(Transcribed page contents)
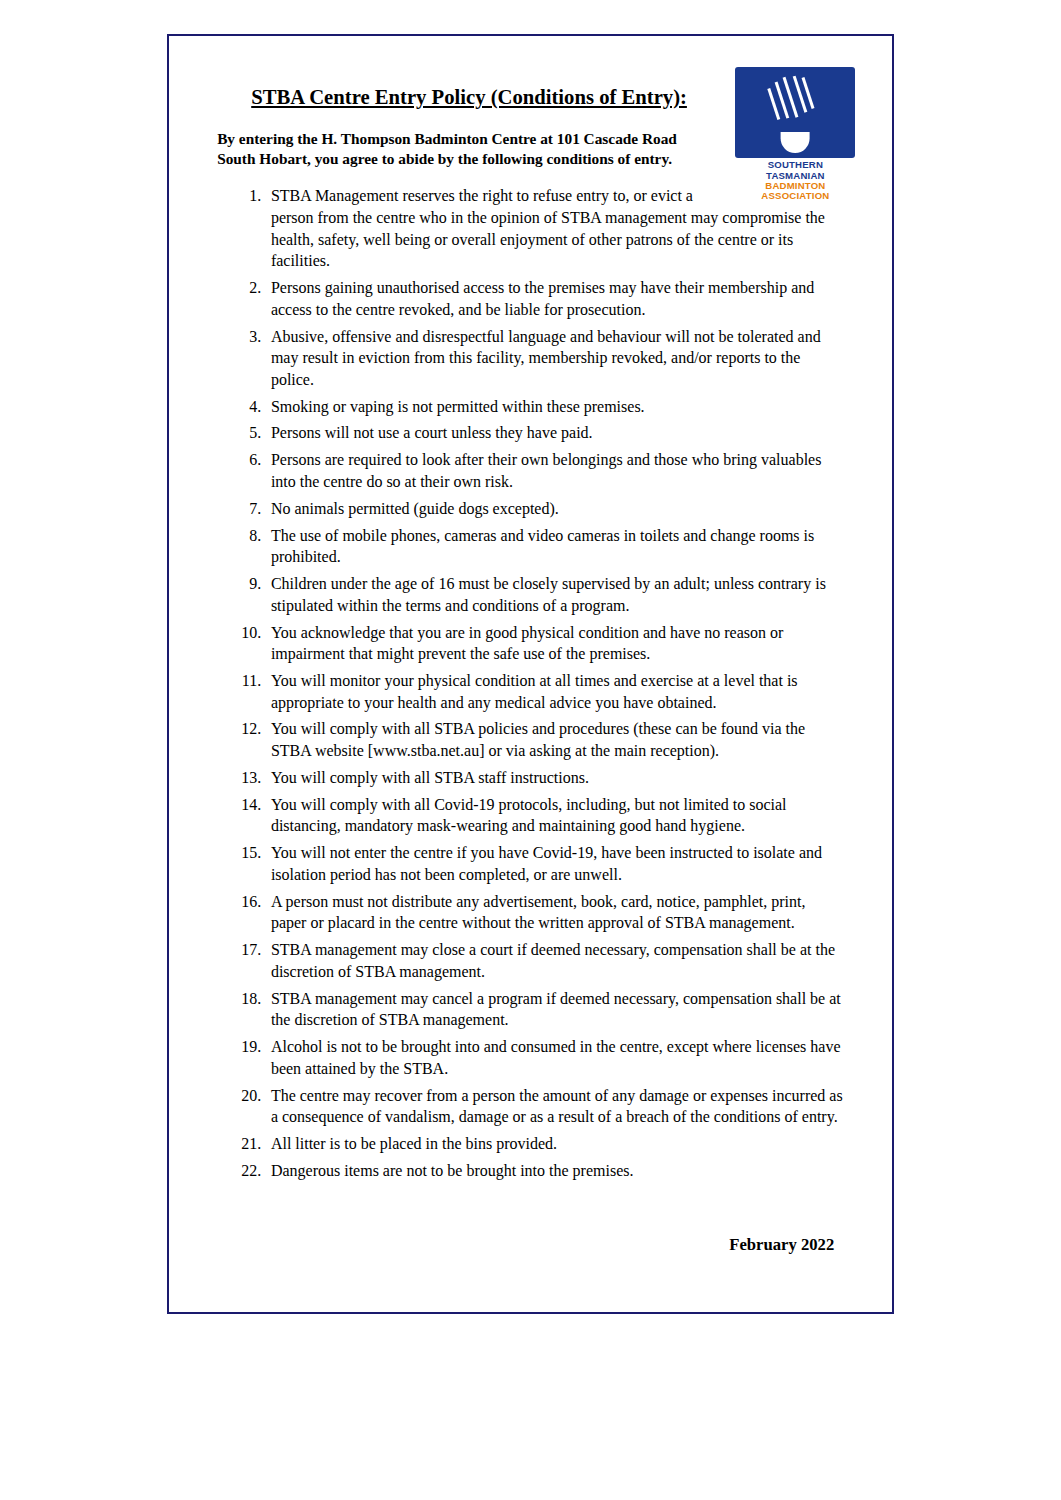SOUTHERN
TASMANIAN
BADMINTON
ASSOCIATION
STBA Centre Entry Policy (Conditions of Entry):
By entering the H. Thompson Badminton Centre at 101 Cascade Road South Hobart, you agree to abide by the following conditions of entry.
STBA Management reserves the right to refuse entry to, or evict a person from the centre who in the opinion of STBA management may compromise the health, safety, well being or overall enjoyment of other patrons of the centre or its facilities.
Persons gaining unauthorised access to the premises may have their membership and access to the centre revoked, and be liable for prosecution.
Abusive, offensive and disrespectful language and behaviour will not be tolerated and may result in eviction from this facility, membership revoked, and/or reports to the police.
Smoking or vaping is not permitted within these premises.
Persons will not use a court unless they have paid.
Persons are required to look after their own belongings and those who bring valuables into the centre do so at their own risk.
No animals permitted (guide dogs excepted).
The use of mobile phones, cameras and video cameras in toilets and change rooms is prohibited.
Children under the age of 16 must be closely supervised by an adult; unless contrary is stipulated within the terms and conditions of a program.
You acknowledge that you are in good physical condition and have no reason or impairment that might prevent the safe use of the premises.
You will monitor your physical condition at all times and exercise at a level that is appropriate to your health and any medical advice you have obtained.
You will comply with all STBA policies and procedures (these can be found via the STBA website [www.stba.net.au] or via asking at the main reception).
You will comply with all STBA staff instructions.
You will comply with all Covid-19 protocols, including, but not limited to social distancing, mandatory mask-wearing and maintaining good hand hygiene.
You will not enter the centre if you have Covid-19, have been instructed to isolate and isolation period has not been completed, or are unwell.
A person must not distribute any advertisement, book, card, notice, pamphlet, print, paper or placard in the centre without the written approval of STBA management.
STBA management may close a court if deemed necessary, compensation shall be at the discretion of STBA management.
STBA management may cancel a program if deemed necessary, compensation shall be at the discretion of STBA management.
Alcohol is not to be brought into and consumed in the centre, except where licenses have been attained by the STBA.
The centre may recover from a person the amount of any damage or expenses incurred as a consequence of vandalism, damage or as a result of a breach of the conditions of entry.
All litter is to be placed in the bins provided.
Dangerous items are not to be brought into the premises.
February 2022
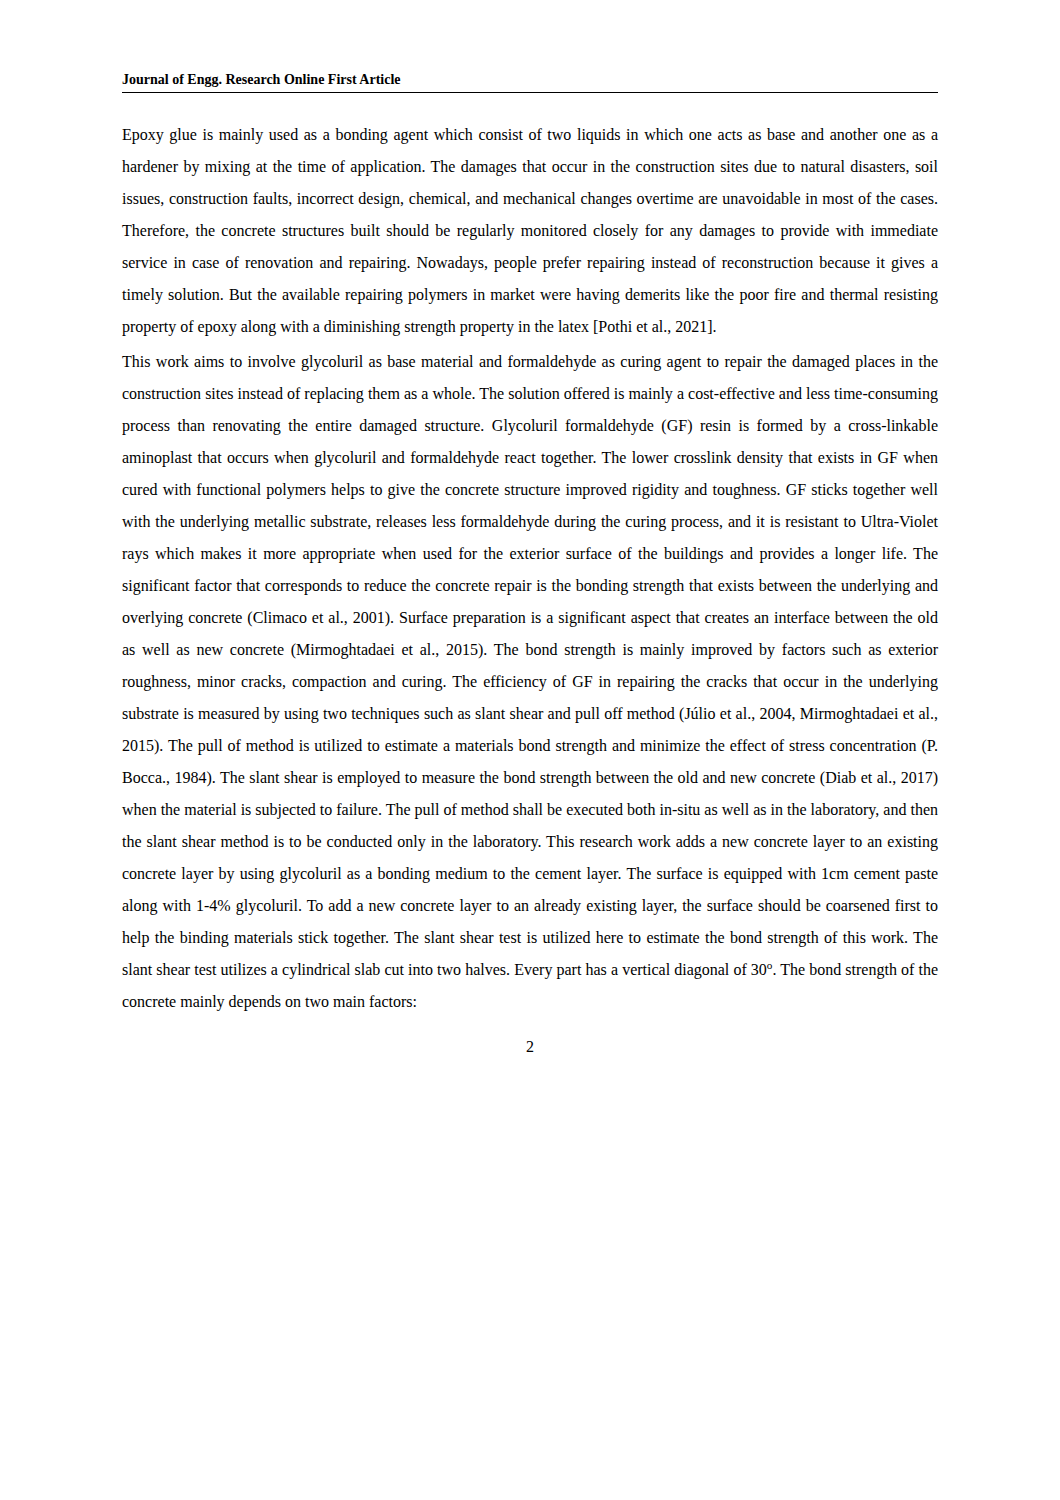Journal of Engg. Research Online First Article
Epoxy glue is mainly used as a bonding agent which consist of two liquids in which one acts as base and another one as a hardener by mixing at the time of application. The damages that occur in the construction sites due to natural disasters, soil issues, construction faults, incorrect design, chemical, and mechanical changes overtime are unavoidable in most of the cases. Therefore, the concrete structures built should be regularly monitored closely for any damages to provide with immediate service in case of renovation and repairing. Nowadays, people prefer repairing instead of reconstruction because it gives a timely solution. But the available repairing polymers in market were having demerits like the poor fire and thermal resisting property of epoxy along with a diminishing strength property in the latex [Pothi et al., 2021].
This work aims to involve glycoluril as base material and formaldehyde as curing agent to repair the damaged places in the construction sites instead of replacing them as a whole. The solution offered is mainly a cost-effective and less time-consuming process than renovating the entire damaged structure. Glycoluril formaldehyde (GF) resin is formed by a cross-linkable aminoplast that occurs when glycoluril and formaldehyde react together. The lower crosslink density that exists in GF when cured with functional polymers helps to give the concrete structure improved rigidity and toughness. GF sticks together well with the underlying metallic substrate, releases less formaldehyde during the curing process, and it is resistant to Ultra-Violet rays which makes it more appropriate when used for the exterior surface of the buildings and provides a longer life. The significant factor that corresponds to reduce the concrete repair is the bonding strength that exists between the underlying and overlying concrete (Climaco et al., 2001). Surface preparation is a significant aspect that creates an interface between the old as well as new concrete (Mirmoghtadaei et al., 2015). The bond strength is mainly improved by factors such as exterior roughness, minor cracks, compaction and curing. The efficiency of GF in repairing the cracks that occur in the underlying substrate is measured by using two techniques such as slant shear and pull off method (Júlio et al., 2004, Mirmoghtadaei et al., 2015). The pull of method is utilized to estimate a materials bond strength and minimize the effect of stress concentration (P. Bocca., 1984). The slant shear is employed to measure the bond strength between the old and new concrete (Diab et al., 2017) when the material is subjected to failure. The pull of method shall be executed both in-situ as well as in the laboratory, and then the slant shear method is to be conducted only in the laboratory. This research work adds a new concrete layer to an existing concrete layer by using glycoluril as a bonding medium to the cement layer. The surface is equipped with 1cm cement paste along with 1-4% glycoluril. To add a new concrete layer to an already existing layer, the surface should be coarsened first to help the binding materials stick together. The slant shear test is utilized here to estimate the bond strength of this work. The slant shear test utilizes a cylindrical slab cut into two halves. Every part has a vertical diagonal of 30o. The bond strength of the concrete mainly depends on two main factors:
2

◆ Task requirements ◆
Starting with the line that has "February 2022" and ending with the line that has "Journal of Engg.", repeat the lines above exactly, omitting every picture.

◆ Response ◆
February 2022
Journal of Engg. Research Online First Article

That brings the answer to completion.